Du coup, le président du conseil général va payer ses audaces supposées. Un mois plus tard, il faut élire le patron de la puissante fédération UMP des Hauts-de-Seine. Chacun compte ses troupes. Il ne devrait pas y avoir de surprise. Devedjian est confiant. Le lundi 15 novembre 2010, il est pourtant battu par le député et maire de Chaville, Jean-Jacques Guillet. 319 voix contre 180. C’est cinglant. Devedjian se lâche, le vendredi suivant, dans une interview au Monde, et accuse l’Élysée d’avoir creusé sa tombe. Avec le recul, il maintient que Sarkozy a tout fait pour le faire trébucher. « Cette histoire a été montée de toutes pièces par l’Élysée. Un mois avant, Sarko me voit et me dit : “Tu vas avoir une surprise, tu ne t’entends pas bien avec ta majorité…” Certains sont venus me dire après l’élection : “J’ai été obligé de voter contre toi, j’ai eu des instructions.” Ainsi Pierre-Christophe Baguet, à Boulogne, m’avait toujours dit qu’il voterait pour moi. Il déjeune avec Jean Sarkozy, qui lui demande de voter contre moi. Baguet me raconte le déjeuner. Le lendemain, à 11 heures du soir, Baguet m’appelle et me laisse un message, que j’ai conservé : “Si tu ne dors pas, rappelle-moi.” Je le rappelle. Il m’explique que le président vient de lui téléphoner, qu’il lui a demandé comme un service de voter pour Guillet. “Je suis emmerdé…”, me dit-il. Il n’a pas tenu le coup, l’un de ses militants est même venu me voir en larmes, en me disant que Baguet lui avait donné l’ordre de voter contre moi. J’ai vu le président un mois après. Il m’a dit : “C’est dégueulasse ce que tu as fait, ton article dans Le Monde. – Non, c’est dégueulasse ce que toi tu as fait. – C’est faux, c’est Baguet qui m’a téléphoné…”, m’a répondu Sarko. Comme si Baguet allait décrocher son téléphone et appeler l’Élysée… »

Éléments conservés
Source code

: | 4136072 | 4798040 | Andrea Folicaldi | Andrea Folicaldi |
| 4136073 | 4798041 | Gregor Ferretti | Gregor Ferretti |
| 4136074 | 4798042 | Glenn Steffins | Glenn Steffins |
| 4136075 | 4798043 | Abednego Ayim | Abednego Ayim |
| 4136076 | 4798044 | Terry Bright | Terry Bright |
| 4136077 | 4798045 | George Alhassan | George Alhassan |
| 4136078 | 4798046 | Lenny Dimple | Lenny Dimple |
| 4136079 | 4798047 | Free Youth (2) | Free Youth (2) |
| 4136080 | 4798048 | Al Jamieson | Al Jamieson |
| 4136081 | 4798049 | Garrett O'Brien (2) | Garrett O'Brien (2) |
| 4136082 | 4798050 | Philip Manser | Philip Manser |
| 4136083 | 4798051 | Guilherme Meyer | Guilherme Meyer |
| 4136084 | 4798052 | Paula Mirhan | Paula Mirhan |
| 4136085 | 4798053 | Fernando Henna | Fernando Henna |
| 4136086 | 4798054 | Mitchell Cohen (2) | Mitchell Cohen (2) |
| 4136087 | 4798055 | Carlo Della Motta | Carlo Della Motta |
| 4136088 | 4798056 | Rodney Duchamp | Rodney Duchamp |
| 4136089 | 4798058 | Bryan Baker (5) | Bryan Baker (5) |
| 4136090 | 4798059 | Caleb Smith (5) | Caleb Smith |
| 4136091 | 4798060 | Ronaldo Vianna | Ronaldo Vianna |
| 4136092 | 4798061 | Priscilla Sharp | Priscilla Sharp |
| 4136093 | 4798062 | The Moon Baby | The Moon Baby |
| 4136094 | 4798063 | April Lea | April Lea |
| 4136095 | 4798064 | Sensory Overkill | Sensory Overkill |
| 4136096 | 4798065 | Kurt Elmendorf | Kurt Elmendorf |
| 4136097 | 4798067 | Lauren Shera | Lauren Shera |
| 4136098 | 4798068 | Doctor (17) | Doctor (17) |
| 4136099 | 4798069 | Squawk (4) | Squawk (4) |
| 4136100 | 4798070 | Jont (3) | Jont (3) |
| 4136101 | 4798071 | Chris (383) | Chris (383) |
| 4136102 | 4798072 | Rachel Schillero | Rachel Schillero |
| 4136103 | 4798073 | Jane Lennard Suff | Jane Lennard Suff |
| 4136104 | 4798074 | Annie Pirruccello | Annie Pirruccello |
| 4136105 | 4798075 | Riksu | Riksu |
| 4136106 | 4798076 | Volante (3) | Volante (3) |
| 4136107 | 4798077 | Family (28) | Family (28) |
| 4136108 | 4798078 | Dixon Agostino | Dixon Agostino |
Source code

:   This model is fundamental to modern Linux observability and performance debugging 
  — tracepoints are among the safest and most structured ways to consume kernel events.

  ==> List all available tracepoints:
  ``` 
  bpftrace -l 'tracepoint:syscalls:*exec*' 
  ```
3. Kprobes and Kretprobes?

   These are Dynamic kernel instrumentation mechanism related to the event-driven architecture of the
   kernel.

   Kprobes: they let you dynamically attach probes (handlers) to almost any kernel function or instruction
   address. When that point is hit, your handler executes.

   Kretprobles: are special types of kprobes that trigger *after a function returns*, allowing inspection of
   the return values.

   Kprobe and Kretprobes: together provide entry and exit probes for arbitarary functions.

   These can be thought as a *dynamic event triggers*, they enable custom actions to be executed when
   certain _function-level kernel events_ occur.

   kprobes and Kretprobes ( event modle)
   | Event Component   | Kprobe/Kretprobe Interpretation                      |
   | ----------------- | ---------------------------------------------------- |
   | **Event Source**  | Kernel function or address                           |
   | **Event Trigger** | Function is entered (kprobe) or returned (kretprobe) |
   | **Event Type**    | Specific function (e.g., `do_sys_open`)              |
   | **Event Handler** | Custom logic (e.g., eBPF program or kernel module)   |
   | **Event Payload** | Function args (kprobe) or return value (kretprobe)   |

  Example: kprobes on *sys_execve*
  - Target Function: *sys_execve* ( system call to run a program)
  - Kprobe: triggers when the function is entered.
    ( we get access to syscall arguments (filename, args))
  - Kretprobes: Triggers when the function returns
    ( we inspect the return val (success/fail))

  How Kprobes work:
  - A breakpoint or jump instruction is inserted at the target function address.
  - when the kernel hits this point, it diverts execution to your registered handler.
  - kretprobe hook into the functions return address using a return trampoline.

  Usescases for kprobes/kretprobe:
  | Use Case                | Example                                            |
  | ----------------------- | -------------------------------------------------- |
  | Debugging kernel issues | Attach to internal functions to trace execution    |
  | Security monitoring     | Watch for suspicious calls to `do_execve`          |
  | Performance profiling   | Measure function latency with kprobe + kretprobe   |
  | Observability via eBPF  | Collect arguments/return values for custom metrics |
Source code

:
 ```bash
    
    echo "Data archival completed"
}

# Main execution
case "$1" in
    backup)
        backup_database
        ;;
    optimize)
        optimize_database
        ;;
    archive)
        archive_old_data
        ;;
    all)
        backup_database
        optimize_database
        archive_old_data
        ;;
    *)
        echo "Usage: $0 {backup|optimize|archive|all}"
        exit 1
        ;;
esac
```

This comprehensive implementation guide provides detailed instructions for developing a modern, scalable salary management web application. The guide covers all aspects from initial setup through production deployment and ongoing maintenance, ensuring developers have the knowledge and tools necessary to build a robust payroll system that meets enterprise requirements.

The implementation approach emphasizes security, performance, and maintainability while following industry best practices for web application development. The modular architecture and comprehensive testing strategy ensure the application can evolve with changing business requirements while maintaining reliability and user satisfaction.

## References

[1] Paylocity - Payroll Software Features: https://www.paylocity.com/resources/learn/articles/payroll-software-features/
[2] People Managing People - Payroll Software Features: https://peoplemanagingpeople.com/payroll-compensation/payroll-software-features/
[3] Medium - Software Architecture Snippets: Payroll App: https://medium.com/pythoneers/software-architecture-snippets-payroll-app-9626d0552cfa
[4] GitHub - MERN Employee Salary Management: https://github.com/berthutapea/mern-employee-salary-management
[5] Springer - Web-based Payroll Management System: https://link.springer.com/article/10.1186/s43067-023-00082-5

Travail à faire
1. D'après le récit de Devedjian dans le passage sur sa défaite à la fédération UMP, pourquoi Pierre-Christophe Baguet a-t-il voté contre lui alors qu'il lui avait toujours promis sa voix ? Répondez en une à trois phrases.
2. Prolongez le passage sur la défaite de Devedjian à la fédération UMP en reprenant juste après sa dernière phrase.

Réponses
1. Selon Devedjian, Baguet a d'abord déjeuné avec Jean Sarkozy, qui lui a demandé de voter contre lui. Le lendemain, le président lui a téléphoné pour lui demander, comme un service, de voter pour Guillet. Baguet n'a pas tenu le coup.

2.
Comment, dans ces conditions, imaginer cette incroyable victoire personnelle aux élections cantonales de mars 2011 ? Patrick Devedjian sentait l’acharnement dans le camp d’en face, la volonté de le couler définitivement, lui qui, visionnaire, avait dit, au soir de l’élection de Nicolas Sarkozy en 2007 : « On gagne un président, on perd un ami. » Il a fait face. Il avait prévenu : « Je me battrai. » Il ne s’est jamais vu dans la peau d’un courtisan. Il a toujours su ce qu’il souhaitait, le bonheur en famille, avec ses quatre enfants, et puis, s’agissant des honneurs républicains, il a eu sa dose, même si l’on n’est jamais vraiment rassasié, en politique. « Sarkozy ne fait pas de quartier, mais je suis têtu. Il m’avait dit que si je laissais la place à Jean, je serais ministre jusqu’à la fin de ma vie ! Tant pis. Les coups tordus, ils en sont capables, mais ils peuvent toujours venir me chercher. Et puis, je n’ai pas le concept de carrière… »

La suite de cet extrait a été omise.